Copy out each line of the material below that holds the string "listed".
──────── Task data ────────
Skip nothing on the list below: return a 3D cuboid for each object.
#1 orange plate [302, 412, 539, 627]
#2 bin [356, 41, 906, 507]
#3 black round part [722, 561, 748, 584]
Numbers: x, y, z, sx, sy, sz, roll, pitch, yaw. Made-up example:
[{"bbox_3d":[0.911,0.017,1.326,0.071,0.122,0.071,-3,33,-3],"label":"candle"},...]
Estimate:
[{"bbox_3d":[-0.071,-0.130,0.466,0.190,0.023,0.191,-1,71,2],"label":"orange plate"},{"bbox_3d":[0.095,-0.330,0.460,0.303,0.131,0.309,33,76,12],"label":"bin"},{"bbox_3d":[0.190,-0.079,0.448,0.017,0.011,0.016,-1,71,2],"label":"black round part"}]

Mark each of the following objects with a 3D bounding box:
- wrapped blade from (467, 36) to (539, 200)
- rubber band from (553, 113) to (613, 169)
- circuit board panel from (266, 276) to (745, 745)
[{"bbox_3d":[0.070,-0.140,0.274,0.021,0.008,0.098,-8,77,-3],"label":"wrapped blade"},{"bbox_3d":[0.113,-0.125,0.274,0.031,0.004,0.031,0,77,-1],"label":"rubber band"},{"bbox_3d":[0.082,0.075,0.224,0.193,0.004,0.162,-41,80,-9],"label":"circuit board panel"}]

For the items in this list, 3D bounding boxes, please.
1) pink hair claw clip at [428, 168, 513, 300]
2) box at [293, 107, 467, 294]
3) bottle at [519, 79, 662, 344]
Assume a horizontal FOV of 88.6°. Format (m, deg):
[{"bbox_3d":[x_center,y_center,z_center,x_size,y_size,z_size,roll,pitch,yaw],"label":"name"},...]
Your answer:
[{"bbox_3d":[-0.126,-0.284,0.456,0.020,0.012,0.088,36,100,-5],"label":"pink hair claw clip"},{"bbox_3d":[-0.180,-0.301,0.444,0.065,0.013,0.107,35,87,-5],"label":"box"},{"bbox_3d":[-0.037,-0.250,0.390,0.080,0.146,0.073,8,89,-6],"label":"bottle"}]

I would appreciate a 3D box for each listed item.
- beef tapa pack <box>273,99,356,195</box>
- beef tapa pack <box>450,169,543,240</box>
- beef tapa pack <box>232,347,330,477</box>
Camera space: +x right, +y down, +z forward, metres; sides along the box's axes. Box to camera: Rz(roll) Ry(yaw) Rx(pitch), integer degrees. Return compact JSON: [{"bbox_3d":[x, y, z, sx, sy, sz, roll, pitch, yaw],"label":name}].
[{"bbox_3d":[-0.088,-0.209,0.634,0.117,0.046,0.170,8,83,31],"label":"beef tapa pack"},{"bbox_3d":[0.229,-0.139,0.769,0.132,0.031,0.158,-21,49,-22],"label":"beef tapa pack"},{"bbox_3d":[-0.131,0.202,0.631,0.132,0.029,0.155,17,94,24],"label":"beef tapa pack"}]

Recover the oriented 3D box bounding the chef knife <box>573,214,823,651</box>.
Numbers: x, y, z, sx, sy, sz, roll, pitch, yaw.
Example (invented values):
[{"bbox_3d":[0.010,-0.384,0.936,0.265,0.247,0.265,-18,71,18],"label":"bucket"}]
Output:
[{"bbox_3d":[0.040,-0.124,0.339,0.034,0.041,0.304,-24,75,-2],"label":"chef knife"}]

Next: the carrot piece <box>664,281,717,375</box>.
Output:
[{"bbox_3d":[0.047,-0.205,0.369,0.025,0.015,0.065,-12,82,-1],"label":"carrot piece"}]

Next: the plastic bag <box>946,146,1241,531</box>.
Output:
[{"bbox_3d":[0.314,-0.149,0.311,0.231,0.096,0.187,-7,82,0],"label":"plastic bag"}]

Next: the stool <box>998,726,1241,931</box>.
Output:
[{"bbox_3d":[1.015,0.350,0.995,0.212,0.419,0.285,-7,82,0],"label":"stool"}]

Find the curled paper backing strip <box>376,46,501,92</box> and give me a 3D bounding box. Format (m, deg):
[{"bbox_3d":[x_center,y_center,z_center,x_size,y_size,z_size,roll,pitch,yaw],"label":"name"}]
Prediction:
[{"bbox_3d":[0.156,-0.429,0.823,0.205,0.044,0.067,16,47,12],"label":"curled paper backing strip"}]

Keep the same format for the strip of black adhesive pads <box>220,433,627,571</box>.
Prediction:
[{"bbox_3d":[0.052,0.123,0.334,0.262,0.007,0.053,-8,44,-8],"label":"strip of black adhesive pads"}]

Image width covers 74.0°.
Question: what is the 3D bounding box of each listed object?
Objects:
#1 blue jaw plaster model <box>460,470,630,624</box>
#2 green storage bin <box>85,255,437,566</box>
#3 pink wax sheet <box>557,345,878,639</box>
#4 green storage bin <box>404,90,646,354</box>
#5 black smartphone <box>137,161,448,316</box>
────────
Answer box »
I would appreciate a 3D box for each listed item.
Question: what is the 3D bounding box of each listed object?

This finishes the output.